**Explore the material**
**a.** Using the page on the 1967 NHL amateur draft, decide whether each statement agrees with it: (i) the draft was held the day after the 1967 expansion draft; (ii) the draft had four rounds; (iii) the last active player from this draft class played his final NHL game in the 1979–80 season. Answer yes or no for each and quote the deciding words.
**b.** Reproduce a section of the page on the 1967 NHL amateur draft word for word, starting at the words "5th annual meeting" and ending after "NHL amateur draft.".

**Passage provided**
════

General information
- Date: June 7, 1967
- Location: Queen Elizabeth Hotel Montreal, Quebec, Canada

Overview
- 18 total selections in 3 rounds
- First selection: Rick Pagnutti (Los Angeles Kings)

= 1967 NHL amateur draft =

5th annual meeting of National Hockey League franchises to select newly eligible players

The 1967 NHL amateur draft was the fifth draft for the National Hockey League. It was held June 7, 1967, the day after the 1967 expansion draft, at the Queen Elizabeth Hotel in Montreal.

The last active player in the NHL from this draft class was Serge Bernier, who played his last NHL game in the 1980–81 season.

==Selections by round==
Listed below are the selections in the 1967 NHL amateur draft.

════

**Record excerpts**

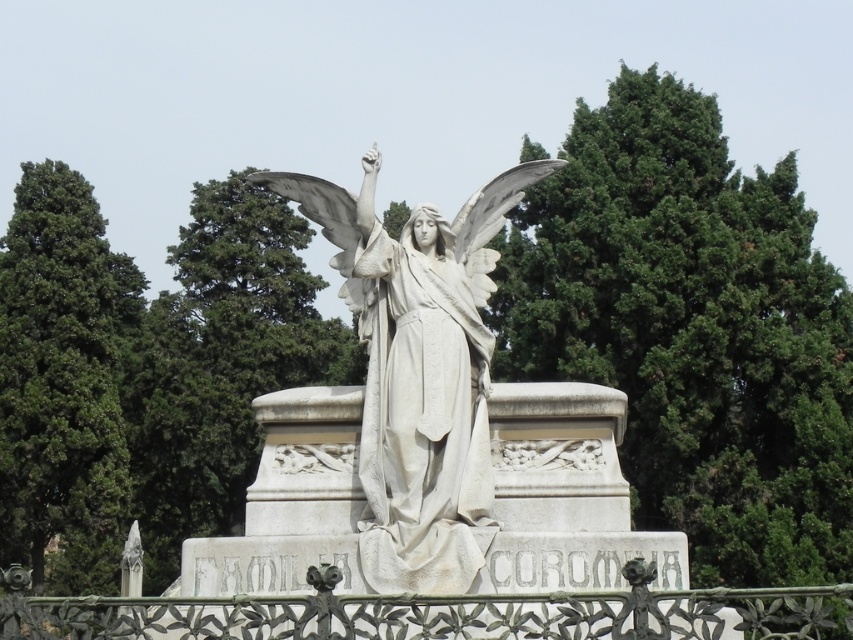
You are standing in front of the statue and want to take a photo of the wrought iron fence at lower center without including the green leafy tree at left. Which direction should you move to achieve this?

You should move to the right side of the wrought iron fence at lower center to avoid including the green leafy tree at left in your photo.

In the scene shown: You are standing in front of the statue and want to take a photo that includes both the statue and the green leafy tree at upper center. Where should you position yourself relative to the statue to ensure both are in frame?

To include both the statue and the green leafy tree at upper center in your photo, position yourself directly in front of the statue, as the tree is located at the upper center point of the scene, which is likely above and centered relative to the statue.

You are standing in front of the statue and want to take a photo. You notice two points on the statue. One is at point [758,381] and the other is at point [381,324]. Which point is closer to your camera lens?

Point [381,324] is closer to the camera lens because it is less further away than point [758,381].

════

**Solutions to the problems**
**a.**
(i) Yes: "It was held June 7, 1967, the day after the 1967 expansion draft"
(ii) No: "18 total selections in 3 rounds"
(iii) No: "who played his last NHL game in the 1980–81 season"

**b.**
5th annual meeting of National Hockey League franchises to select newly eligible players

The 1967 NHL amateur draft was the fifth draft for the National Hockey League. It was held June 7, 1967, the day after the 1967 expansion draft, at the Queen Elizabeth Hotel in Montreal.

The last active player in the NHL from this draft class was Serge Bernier, who played his last NHL game in the 1980–81 season.

==Selections by round==
Listed below are the selections in the 1967 NHL amateur draft.